_TASK DIRECTIONS:_ In the records below, find the line holding "stained with a" and the line holding "of human intraductal". Set down both, with every line between them, exactly.

Stored items:

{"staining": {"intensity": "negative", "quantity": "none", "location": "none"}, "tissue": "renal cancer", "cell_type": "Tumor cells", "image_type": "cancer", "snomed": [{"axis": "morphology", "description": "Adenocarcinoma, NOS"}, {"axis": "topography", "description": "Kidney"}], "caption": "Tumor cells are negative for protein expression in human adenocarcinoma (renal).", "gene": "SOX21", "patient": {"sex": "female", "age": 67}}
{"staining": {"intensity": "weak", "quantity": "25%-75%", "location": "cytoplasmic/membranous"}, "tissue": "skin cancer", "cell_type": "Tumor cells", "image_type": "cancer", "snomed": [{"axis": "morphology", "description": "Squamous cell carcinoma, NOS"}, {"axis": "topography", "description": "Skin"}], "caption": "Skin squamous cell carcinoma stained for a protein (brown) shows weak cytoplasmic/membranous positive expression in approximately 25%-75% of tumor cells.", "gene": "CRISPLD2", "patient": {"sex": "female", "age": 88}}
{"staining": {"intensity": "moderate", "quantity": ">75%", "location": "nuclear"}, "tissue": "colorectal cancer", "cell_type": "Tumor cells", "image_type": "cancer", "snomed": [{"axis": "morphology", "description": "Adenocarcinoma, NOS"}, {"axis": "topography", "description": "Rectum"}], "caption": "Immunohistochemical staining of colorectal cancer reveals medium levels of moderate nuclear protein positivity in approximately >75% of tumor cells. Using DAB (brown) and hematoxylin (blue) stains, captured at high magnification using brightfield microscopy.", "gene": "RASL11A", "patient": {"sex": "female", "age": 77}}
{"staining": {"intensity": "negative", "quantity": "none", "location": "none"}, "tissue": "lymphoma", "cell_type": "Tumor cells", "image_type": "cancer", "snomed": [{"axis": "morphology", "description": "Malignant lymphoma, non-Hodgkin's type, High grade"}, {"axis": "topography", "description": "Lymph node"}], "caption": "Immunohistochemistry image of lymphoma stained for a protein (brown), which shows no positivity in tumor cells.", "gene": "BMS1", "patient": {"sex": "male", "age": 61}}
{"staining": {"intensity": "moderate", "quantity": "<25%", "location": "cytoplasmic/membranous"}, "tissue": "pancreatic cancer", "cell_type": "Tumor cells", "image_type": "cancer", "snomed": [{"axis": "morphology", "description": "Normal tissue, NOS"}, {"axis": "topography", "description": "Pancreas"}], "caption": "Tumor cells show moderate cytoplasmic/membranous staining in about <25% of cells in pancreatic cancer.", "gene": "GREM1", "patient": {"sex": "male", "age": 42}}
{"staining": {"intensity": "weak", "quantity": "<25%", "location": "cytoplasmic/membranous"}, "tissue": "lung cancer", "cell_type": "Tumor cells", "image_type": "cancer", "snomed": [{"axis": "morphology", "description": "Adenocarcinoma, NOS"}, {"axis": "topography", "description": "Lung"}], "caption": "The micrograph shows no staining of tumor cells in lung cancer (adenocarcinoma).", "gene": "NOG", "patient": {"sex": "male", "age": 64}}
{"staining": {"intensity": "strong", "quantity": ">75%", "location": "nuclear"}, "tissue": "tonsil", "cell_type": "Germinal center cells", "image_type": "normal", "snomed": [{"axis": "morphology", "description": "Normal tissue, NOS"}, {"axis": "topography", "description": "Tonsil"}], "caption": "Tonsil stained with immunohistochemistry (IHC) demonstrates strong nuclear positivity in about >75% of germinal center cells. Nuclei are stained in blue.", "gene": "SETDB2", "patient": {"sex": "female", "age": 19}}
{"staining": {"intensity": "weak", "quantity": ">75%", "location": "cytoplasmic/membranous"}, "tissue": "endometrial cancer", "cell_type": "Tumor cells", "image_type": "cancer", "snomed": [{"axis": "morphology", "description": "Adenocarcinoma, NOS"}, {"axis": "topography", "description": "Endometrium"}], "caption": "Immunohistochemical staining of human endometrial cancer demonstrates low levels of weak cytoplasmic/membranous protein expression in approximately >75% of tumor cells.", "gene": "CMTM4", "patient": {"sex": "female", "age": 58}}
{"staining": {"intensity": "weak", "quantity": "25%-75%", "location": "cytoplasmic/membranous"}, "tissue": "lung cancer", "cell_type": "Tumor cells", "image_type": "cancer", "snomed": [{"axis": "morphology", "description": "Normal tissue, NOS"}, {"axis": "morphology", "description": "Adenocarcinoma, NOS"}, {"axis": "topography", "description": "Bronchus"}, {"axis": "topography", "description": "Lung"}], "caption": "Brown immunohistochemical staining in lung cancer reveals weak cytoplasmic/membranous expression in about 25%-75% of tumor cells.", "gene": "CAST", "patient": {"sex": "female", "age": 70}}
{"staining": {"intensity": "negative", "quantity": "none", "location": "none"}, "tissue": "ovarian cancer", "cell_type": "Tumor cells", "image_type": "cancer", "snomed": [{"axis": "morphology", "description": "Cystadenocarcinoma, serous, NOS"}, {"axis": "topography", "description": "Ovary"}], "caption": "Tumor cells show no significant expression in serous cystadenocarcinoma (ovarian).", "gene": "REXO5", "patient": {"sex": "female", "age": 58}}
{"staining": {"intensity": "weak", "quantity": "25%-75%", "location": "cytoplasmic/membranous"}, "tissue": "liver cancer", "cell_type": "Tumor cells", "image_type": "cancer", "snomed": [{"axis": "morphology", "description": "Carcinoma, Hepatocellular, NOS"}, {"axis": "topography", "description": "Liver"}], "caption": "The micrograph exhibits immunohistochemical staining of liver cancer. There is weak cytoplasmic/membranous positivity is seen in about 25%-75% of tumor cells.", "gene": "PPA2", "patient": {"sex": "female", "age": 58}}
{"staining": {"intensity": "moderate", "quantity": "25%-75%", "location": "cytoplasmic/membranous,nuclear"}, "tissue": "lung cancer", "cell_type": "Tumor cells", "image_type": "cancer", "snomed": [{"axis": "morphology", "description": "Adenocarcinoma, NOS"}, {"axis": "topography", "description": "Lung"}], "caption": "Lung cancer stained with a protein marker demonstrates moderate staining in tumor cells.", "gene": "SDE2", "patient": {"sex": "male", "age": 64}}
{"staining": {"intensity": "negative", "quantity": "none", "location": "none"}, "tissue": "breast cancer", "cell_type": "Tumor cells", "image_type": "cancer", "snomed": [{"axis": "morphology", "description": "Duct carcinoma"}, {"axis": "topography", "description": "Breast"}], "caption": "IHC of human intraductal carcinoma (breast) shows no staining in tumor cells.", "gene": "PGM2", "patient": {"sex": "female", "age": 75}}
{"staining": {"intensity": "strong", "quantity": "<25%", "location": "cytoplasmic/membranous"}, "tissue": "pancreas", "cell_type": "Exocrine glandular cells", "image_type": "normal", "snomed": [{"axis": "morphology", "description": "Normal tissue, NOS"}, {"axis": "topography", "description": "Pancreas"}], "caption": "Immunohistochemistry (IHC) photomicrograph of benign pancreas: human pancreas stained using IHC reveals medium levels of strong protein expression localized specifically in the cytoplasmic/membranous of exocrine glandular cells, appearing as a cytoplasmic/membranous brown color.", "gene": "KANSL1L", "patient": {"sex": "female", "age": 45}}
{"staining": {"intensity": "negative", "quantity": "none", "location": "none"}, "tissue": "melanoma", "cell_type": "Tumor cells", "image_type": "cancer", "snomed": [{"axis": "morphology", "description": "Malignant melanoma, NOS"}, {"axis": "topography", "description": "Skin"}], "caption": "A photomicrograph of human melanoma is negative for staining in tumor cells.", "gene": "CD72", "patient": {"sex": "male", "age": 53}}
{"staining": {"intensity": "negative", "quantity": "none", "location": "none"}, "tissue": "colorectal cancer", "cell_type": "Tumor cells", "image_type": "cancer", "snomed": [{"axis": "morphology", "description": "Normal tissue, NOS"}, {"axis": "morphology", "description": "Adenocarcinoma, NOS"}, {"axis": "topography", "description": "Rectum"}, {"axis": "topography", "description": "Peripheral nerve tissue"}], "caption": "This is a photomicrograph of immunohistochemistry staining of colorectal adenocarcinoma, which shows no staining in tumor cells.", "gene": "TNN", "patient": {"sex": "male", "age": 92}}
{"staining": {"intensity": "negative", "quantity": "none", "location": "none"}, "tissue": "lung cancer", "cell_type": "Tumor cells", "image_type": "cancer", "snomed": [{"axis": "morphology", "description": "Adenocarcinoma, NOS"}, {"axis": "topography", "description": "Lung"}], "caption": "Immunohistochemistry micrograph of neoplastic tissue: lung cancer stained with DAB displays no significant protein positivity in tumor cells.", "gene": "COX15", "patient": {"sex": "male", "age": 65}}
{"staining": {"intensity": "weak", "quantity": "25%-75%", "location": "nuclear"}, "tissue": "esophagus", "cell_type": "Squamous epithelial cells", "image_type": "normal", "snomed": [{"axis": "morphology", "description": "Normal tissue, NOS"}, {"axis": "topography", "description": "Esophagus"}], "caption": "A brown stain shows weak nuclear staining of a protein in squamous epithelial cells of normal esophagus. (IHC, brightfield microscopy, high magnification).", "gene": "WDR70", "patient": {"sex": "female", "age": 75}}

_SOLUTION FOR THIS EXERCISE:_
{"staining": {"intensity": "moderate", "quantity": "25%-75%", "location": "cytoplasmic/membranous,nuclear"}, "tissue": "lung cancer", "cell_type": "Tumor cells", "image_type": "cancer", "snomed": [{"axis": "morphology", "description": "Adenocarcinoma, NOS"}, {"axis": "topography", "description": "Lung"}], "caption": "Lung cancer stained with a protein marker demonstrates moderate staining in tumor cells.", "gene": "SDE2", "patient": {"sex": "male", "age": 64}}
{"staining": {"intensity": "negative", "quantity": "none", "location": "none"}, "tissue": "breast cancer", "cell_type": "Tumor cells", "image_type": "cancer", "snomed": [{"axis": "morphology", "description": "Duct carcinoma"}, {"axis": "topography", "description": "Breast"}], "caption": "IHC of human intraductal carcinoma (breast) shows no staining in tumor cells.", "gene": "PGM2", "patient": {"sex": "female", "age": 75}}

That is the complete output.